Birse had been experimenting with free improvised music with the Boreal Electro-Acoustic Music Society (BEAMS) and on an independent recording called Sounding Gong, Clanging Cymbal. Unable to play guitar, he took to combining his poetry with found sounds and noise loops, which he recorded and compiled on the cassette How to Play a Minute in Ten Guitars.

Birse started playing again last winter but didn't abandon his interest in free improvised music and spoken-word performance. He decided to put out the call to Edmonton artists who might share his passion for experimental music. With the kind assistance of the Yardbird Suite and sound engineer Jasiek Poznanski, Birse organized a night of experimental performances on the Yardbird stage that has run monthly since February under the name Momentum.
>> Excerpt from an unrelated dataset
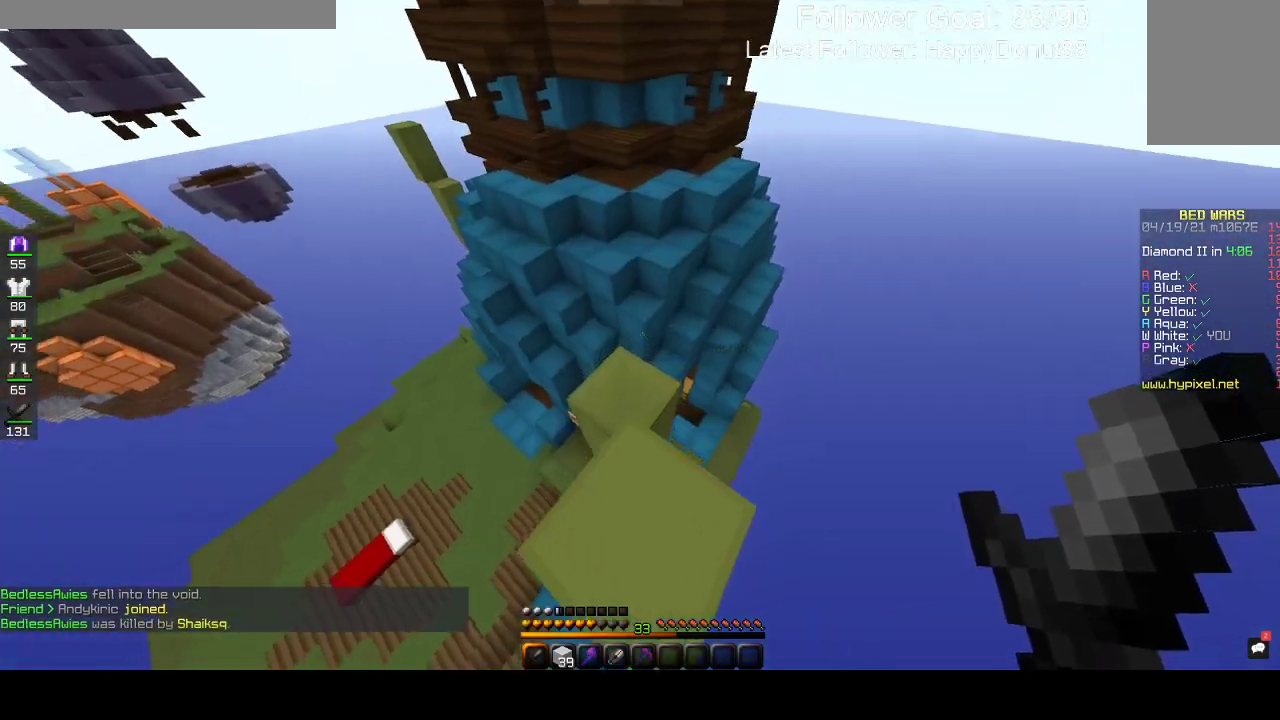
{"keys": ["w"], "mouse": [], "events": [[117, "space", "down"], [300, "space", "up"]]}
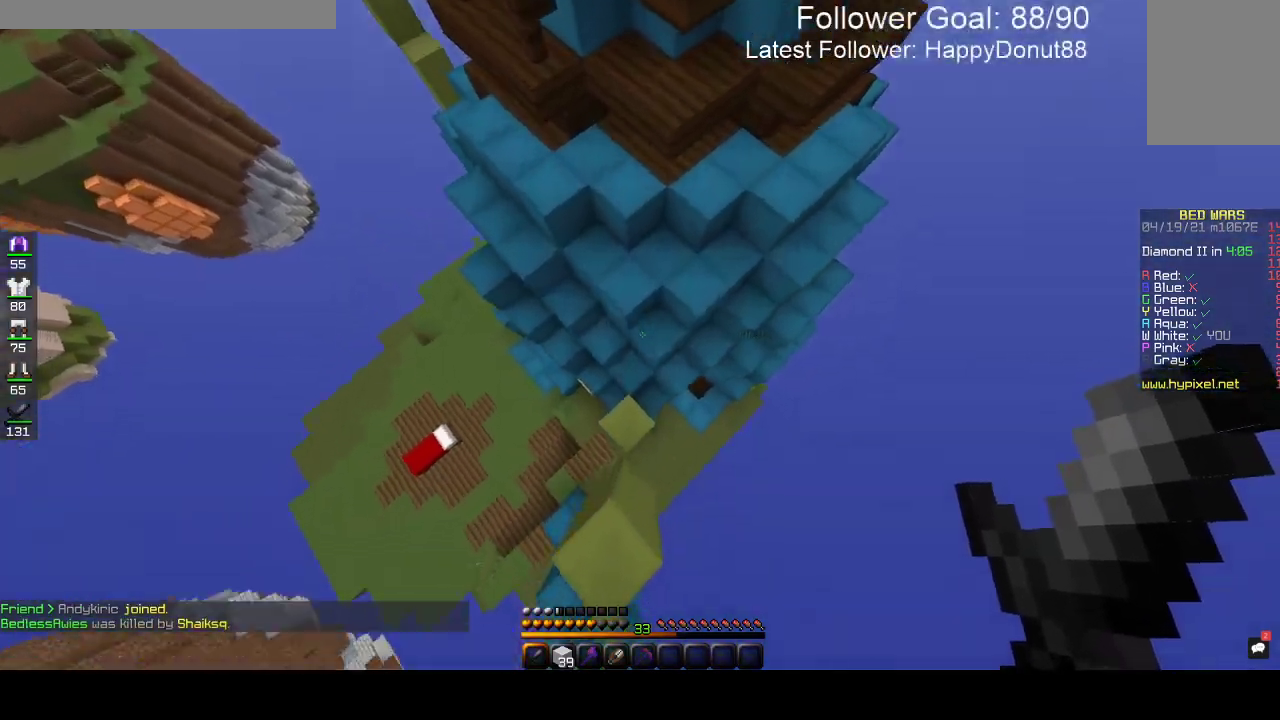
{"keys": ["d", "space", "w"], "mouse": [], "events": [[267, "mouse_right", "down"], [383, "d", "down"], [450, "mouse_right", "up"], [467, "space", "down"]]}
"Edmonton's got a pretty healthy scene for every kind of music," says Birse of the quantity and quality of free musicians in town. "I think it's because of the shitty winter."

Not restricted to free music, Momentum has also presented new works from dancers, film-makers and poets.

Momentum will conclude its season with a series of performances at this year's Jazz City Festival. The shows all take place at the Yardbird (10203-86 Ave.) and feature artists expressing themselves in ways that seek to be something you've never heard before, and impress you in ways you've never been impressed before.

The series starts Sunday, June 29 with L'ile Bizarre from Montreal, featuring Martin Tetrault on turntables and Diane Labrosse on keyboards and samplers. They'll be joined in this performance by Japanese drummer Ikue Mori. The show starts with Birse, drummer Chris Brown and sax player/inventor Tom Guralnick performing Birse's The Man with the Blue Tattoo, improvised music with spoken word and projected text. Guralnick, who lives in Albuquerque, New Mexico, appeared at Jazz City '96 too. Admission is $8.

Monday, June 30, following a performance by Swiss improv trio Koch Schutz Studer, Momentum presents the Vertrek Ensemble, with Vadim Budman on guitar and trumpet along with multi-reed player Ryan Francis and drummer Ron deJong. Then comes the duo of Brown, drummer, versus Wayne Feschuk, pianist.

DeJong, who'll act as Momentum's emcee for the entire week, says the point of free improvised music is to challenge, not antagonize, the audience. Nonetheless, he's sure some people will feel antagonized.

"When people can't identify or predict what's going to happen it unsettles them," he says.

Tuesday, July 1, following Benghazi Saxophone Quartet, you can catch more saxophone thrills with tenor player Brett Miles in solo performance and the Ken Myers Quartet, featuring Myers on tenor sax, Robert London on trumpet, Feschuk on piano, bassist Greg Dust and drummer Dan Skakun. Miles plans to blend originals and standards with poetry and stories drawn from his experiences living in New York City. Myers' band will do a "modern, improvised post-avant-garde thing," if you can get your mind around that particular coinage.

Solo pianist Roger Admiral, late of classical combo the Hammerhead Consort, and Bill Damur's Pulp Friction will play Wednesday, July 2, following a performance by Belgian pianist Fred van Hove. Flautist Damur has pared his pan-tonal jazz ensemble down from 15 to four, including Ian Knopke on guitar, bassist Jay Lind and drummer deJong.

"We are doing something different than on the main stages," says Damur, "but not different than the spirit of creative music."

The weekday shows all start at 11 p.m., a vigorous appropriation of the notion of an after-hours gig where night-owls historically gathered to see musicians roll up their sleeves and get down to it in a dark, cozy atmosphere. Players will have a chance to jam afterwards and Birse hopes the European improvisers playing earlier in the night will come down and join in.

"My experience as a player is that really special stuff tends to happen later," he says.

Finally, Momentum will present an evening of improvised music under the open sky Thursday, July 3 from 5-9 p.m. in Sir Winston Churchill Square. Guralnick will whip an Improvisers Orchestra into a spontaneously composed spin cycle with players mixing, mingling and recombining, all free of charge.

The night shows are $5 each, an economical way to end a night of jazzing and perhaps the best way to make up your mind about free music once and for all.